— Source text —
————
When my city is miles high, where do the utility lines go?

Various futuristic novels and movies have posited the existence of the mega-city; a city in the clouds built up hundreds if not thousands of meters above the surface area below. Examples are Coruscant from Star Wars or New York City from The Fifth Element.

When your city is miles high, how do you get running water? Where does the sewage go?

Considerations

• Assume that replicators don't exist.
• @AlexP You should really answer in an answer. – kingledion Jan 26 '18 at 6:31
• I would if I could. Plumbing is one field where my English vocabulary is manifestly inadequate, and internet resources quite scarce. Try to put plumbing high-rise "vertical zones" into a decent search engine. – AlexP Jan 26 '18 at 8:20
• @AlexP your English in the comment was perfectly fine for an answer. The content of the comment should go in the answer box. – Tim Jan 26 '18 at 13:07
• For a civilization capable of interstellar voyage like we travel by airlines communication and power generators are compact, safe, cheap, reliable and extremely powerfull. If megabuildings have similar size to ships why it cannot have a power generator itself (if it needs only a fraction of a same size ship since it don't needs to move) – jean Jan 26 '18 at 18:45
• A minor note, your phrasing makes it sound like Coruscant was in both Star Wars and the Fifth Element – Azor Ahai Jan 26 '18 at 19:57

Sewers still work the way they always did

The DWV (drain-waste-vent) system in a high-rise building is actually quite similar to that found in a house -- it's simply bigger! The principles (gravity flow, mostly) that make a building's DWV system work scale quite beautifully with the size of the building.
————
— Record excerpts —
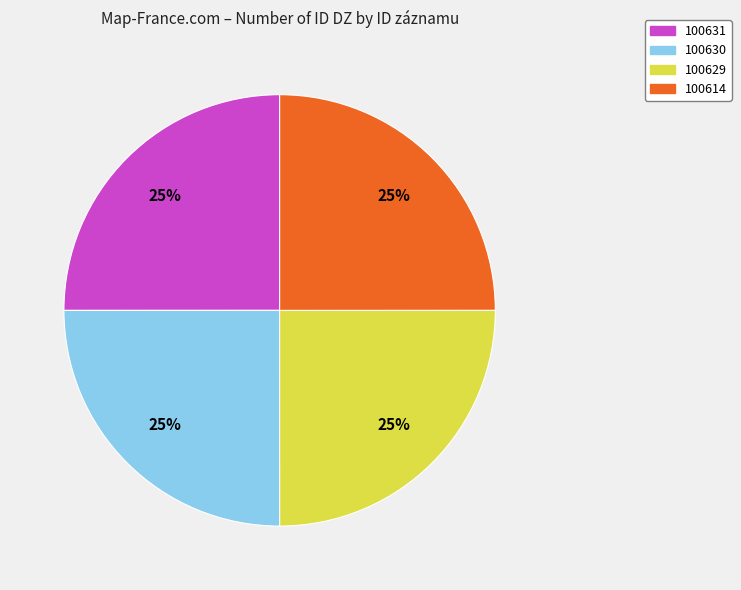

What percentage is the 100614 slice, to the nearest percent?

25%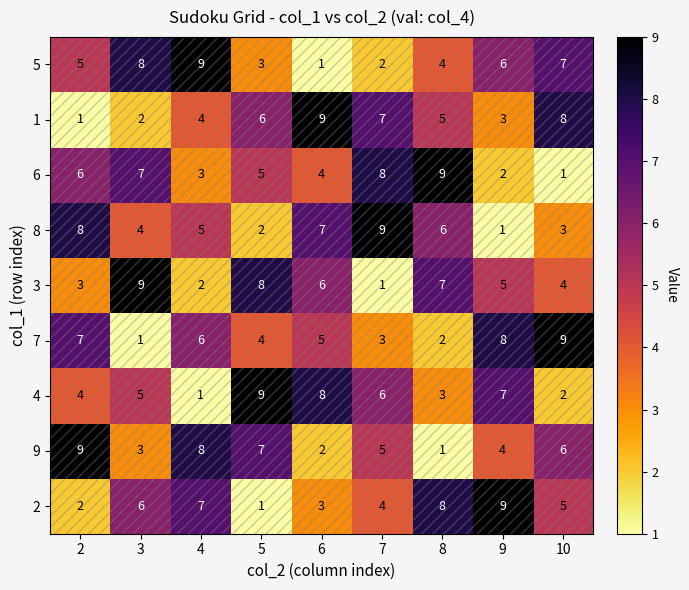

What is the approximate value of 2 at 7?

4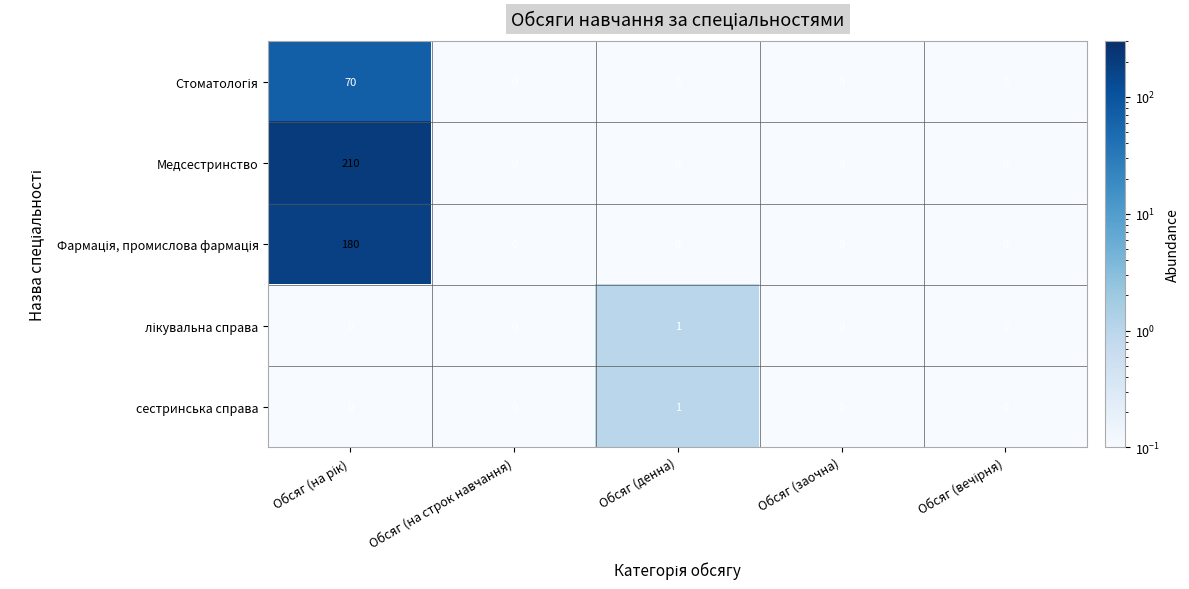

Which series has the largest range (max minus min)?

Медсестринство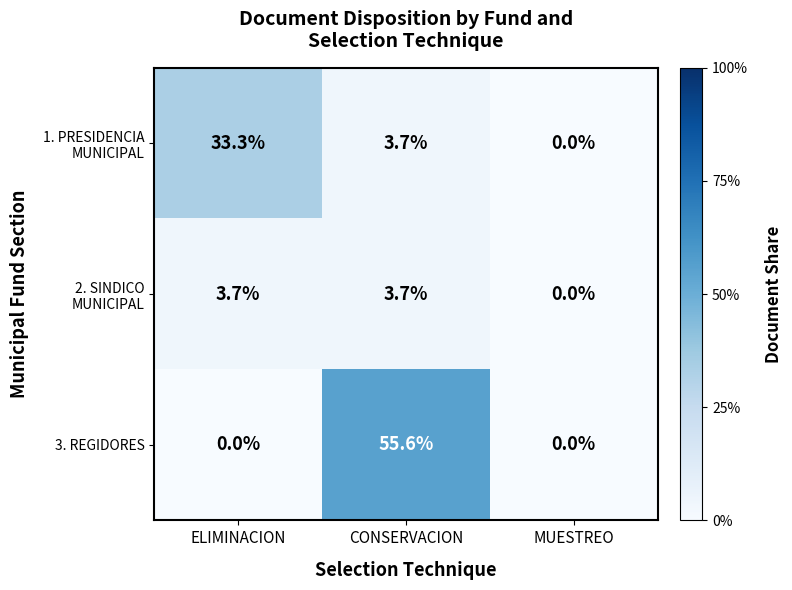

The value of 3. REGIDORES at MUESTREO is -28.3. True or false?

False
————
— Problem —
Reproduce the passage of the mega-city plumbing post from "Various futuristic novels" to "The Fifth Element.".

— Response to this task —
Various futuristic novels and movies have posited the existence of the mega-city; a city in the clouds built up hundreds if not thousands of meters above the surface area below. Examples are Coruscant from Star Wars or New York City from The Fifth Element.